In 1993, dairy cattle were dying suddenly in Canada and the northeastern U.S. Genetic typing found that these BVD virus isolates were different than the recognized strains in existence. The new mutations were deemed Type 2 strains. Many states now report that Type 2 isolates are more common than Type 1.

Whether a BVD virus isolate is CP, NCP, Type 1 or Type 2 does not indicate ability to cause disease; in vaccines, it is no indication of degree of vaccine efficacy. Some vaccine companies are now producing vaccines with both Type 1 and 2 strains.

Fetal Protection The greatest BVD threat is from fetal infections, say Lynn Woodard and Hana Van Campen, from the University of Wyoming Department of Veterinary Sciences. Therefore, special consideration must be given to protecting the unborn fetus. But, they say adequate research into fetal protection after vaccination of the dam with BVD vaccines is lacking.

"With a single exception, no current vaccines on the market have proven fetal protection in a peer-reviewed publication," says Woodard. "Older literature indicates that protection is very poor, but most of these trials were lacking in design and numbers."

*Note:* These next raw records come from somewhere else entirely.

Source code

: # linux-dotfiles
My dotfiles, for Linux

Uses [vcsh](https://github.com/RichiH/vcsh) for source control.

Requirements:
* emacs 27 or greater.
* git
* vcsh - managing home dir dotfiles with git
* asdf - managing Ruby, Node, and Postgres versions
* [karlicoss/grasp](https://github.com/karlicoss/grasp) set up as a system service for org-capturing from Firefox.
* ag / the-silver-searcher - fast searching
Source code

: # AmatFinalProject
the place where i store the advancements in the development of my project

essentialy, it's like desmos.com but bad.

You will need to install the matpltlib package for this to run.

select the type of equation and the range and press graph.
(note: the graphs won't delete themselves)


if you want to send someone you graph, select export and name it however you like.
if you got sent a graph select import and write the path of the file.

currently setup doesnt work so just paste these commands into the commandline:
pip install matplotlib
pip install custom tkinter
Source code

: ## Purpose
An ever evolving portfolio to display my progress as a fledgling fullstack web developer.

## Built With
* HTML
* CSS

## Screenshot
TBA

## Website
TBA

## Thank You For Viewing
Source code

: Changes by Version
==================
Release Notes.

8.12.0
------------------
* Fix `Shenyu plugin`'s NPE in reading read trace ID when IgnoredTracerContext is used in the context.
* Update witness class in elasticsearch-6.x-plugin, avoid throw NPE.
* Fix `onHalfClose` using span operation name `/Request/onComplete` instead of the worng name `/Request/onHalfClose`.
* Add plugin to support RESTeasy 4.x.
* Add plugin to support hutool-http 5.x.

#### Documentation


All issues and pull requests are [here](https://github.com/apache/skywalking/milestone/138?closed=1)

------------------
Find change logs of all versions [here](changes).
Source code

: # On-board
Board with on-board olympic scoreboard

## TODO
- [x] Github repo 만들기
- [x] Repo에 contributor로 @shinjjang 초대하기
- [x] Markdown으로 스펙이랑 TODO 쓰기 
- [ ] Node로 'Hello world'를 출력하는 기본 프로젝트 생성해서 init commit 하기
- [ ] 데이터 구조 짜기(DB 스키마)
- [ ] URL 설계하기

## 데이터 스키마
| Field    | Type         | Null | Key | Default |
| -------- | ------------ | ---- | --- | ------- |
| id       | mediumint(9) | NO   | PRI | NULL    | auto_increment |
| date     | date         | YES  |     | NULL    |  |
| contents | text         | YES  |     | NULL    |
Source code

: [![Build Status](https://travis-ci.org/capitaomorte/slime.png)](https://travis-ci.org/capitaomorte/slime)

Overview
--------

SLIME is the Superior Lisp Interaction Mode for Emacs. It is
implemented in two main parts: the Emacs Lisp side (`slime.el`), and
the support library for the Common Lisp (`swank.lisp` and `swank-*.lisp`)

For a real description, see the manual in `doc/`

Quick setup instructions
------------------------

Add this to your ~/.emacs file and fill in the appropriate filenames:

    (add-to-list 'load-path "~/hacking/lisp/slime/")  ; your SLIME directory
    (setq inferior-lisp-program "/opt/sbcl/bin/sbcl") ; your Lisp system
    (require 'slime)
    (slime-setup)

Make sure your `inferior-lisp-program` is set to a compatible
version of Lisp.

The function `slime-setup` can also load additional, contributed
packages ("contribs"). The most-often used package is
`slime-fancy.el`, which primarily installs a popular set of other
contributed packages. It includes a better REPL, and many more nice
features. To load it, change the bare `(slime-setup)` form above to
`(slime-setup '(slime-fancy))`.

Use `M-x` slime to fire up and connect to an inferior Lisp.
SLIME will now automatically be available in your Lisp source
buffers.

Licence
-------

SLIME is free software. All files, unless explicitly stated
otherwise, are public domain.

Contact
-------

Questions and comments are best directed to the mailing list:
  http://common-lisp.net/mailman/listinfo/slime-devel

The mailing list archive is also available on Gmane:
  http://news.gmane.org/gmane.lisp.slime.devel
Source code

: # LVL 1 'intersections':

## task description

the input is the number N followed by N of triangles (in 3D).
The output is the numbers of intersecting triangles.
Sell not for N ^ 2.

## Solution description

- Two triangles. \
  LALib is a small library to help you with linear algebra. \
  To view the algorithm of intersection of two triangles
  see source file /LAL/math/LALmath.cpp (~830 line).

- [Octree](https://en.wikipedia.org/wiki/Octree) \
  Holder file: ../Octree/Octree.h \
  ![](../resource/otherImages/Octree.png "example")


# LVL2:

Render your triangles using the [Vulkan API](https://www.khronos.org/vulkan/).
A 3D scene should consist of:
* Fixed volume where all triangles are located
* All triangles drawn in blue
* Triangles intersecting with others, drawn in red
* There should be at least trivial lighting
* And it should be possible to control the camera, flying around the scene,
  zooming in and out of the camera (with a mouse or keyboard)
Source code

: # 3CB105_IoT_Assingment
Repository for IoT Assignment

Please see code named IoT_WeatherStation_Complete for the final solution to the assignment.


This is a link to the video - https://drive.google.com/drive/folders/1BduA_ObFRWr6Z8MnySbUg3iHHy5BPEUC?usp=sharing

Recently, one Type 1 MLV vaccine was shown to provide about 80% protection against a Type 1 challenge that infected all the control fetuses.

"We're waiting for the results of the Type 2 challenge study," adds Van Campen. "We're aware of at least one other major company that's testing its vaccines for fetal protection."

Adding Type 2 strains should broaden protection, but Woodard says producers and veterinarians should be cautious of claims that are not substantiated by published research.